BEGIN

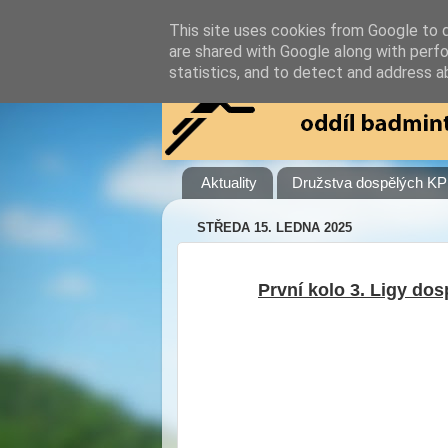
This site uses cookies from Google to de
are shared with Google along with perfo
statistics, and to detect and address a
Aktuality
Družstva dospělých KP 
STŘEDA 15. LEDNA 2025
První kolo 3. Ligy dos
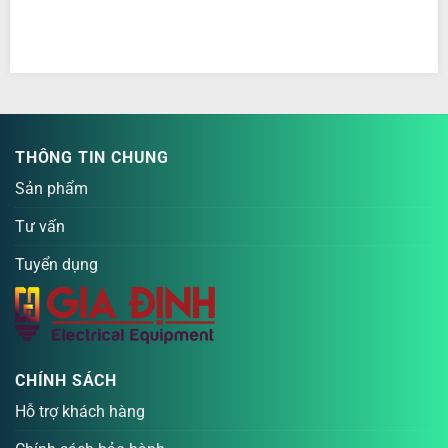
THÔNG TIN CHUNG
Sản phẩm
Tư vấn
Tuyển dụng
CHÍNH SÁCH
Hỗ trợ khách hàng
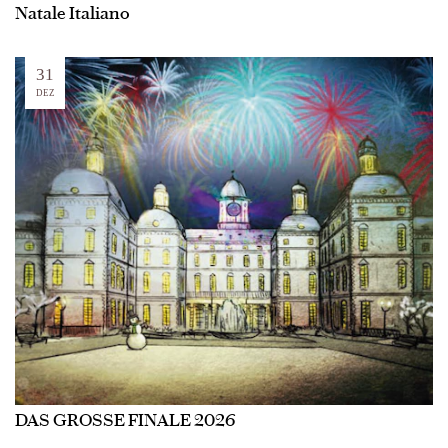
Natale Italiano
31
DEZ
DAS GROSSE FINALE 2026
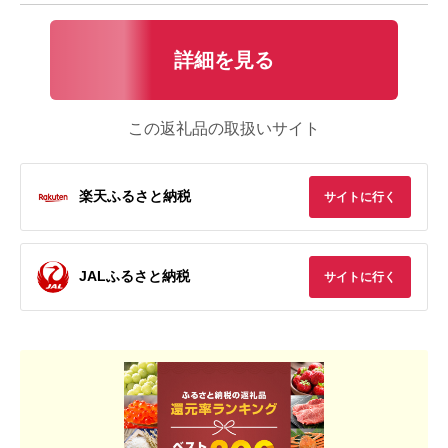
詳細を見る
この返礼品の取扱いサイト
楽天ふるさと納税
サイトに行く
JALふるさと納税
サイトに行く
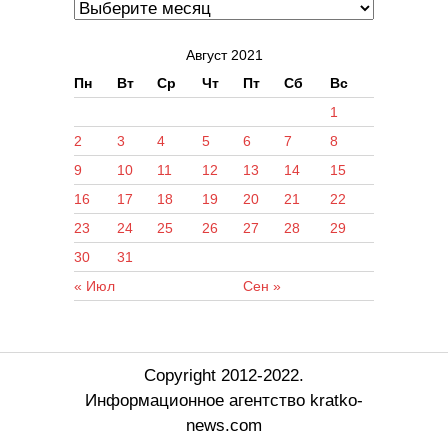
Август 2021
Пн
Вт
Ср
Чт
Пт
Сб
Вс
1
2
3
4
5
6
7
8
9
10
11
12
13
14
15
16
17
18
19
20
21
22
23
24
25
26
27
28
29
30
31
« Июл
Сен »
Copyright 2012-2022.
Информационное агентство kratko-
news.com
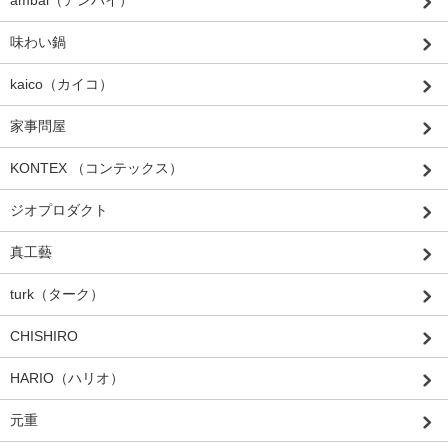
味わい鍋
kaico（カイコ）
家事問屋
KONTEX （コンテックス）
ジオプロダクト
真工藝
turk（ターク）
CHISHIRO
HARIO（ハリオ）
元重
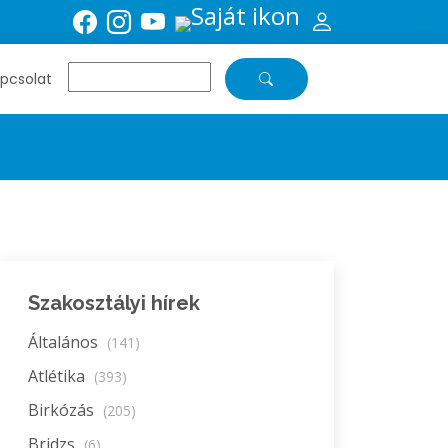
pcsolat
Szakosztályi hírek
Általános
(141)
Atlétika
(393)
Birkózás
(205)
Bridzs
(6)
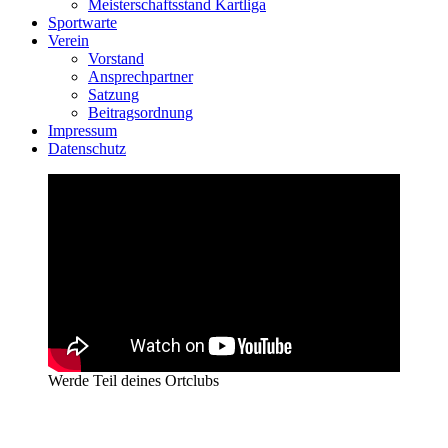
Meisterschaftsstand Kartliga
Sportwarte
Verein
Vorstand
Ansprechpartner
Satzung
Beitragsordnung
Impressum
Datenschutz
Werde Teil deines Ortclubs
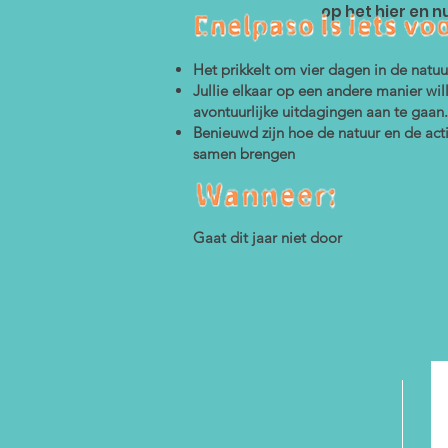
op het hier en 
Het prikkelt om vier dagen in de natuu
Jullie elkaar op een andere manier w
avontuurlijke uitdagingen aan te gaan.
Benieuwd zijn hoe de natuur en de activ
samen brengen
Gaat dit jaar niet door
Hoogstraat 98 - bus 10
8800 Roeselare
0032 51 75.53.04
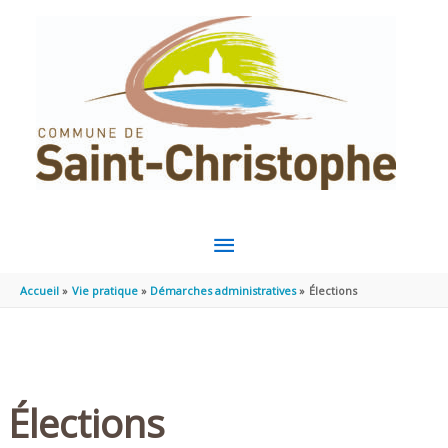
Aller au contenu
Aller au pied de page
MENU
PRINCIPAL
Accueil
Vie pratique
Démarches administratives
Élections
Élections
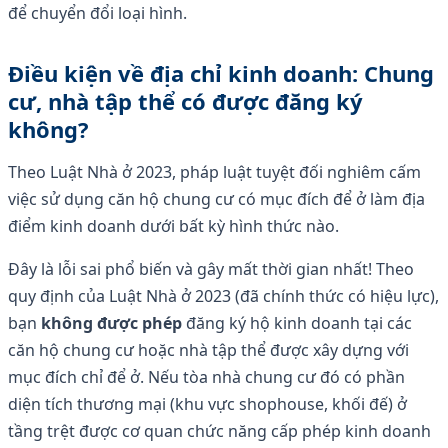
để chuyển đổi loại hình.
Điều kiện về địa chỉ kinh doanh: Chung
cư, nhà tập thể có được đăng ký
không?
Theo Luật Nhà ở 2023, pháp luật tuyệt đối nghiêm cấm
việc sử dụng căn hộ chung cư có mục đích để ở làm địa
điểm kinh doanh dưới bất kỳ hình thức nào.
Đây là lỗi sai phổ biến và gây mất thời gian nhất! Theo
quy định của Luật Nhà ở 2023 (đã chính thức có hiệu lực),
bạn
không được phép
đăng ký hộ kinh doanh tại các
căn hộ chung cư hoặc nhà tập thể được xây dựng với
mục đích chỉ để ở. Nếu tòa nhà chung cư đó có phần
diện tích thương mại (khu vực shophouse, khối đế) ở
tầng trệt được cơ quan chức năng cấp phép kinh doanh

END
BEGIN

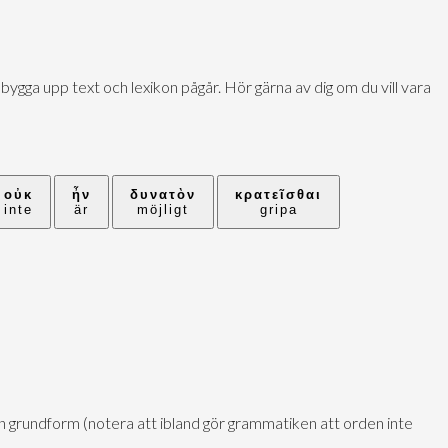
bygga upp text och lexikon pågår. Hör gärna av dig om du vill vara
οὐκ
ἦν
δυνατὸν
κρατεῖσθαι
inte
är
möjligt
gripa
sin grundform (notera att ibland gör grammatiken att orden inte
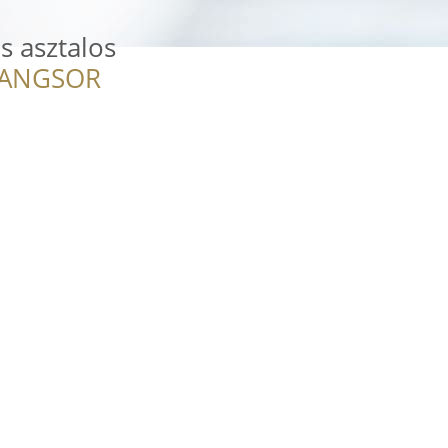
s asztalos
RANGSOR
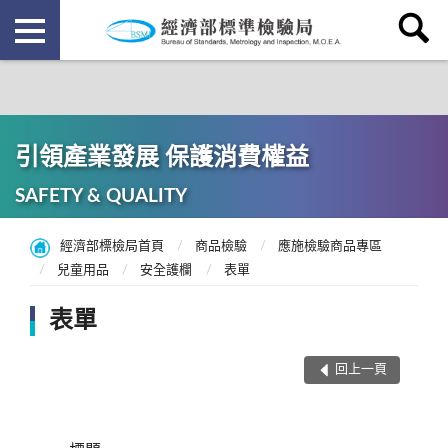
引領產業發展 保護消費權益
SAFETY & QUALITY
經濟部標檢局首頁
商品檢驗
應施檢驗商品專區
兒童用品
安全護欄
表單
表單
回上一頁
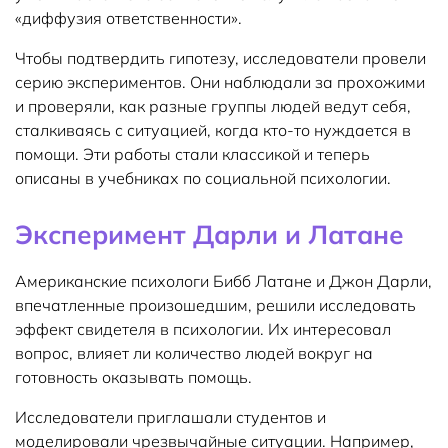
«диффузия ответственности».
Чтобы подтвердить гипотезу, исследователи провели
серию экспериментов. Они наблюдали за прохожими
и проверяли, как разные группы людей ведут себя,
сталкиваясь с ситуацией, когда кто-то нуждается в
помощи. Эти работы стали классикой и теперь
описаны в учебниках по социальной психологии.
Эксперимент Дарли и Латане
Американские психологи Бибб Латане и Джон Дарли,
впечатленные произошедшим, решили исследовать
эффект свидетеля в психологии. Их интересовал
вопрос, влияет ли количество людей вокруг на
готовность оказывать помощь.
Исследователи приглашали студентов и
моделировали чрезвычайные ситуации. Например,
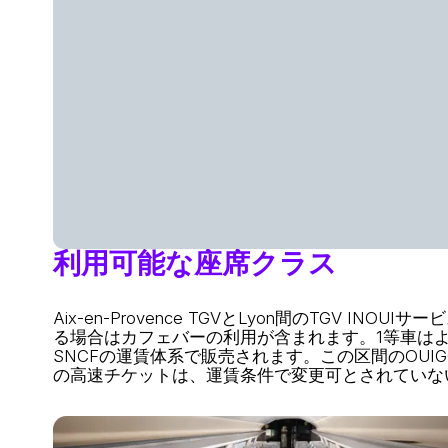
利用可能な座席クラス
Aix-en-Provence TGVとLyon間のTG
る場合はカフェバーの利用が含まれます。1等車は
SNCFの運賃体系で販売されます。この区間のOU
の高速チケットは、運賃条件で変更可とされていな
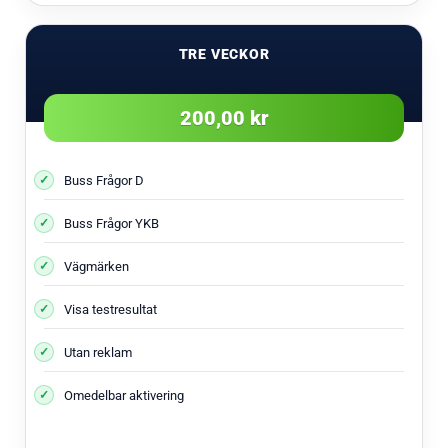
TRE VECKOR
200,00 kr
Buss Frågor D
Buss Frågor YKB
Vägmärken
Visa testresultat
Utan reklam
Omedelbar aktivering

END

Problem details -
Leaving out all pictures, set down exactly the lines of the material above, from the line with "впечатленные произошедшим, решили исследовать" to the line with "Omedelbar aktivering" inclusive, and no others.

Task response -
впечатленные произошедшим, решили исследовать
эффект свидетеля в психологии. Их интересовал
вопрос, влияет ли количество людей вокруг на
готовность оказывать помощь.
Исследователи приглашали студентов и
моделировали чрезвычайные ситуации. Например,
利用可能な座席クラス
Aix-en-Provence TGVとLyon間のTG
る場合はカフェバーの利用が含まれます。1等車は
SNCFの運賃体系で販売されます。この区間のOU
の高速チケットは、運賃条件で変更可とされていな
TRE VECKOR
200,00 kr
Buss Frågor D
Buss Frågor YKB
Vägmärken
Visa testresultat
Utan reklam
Omedelbar aktivering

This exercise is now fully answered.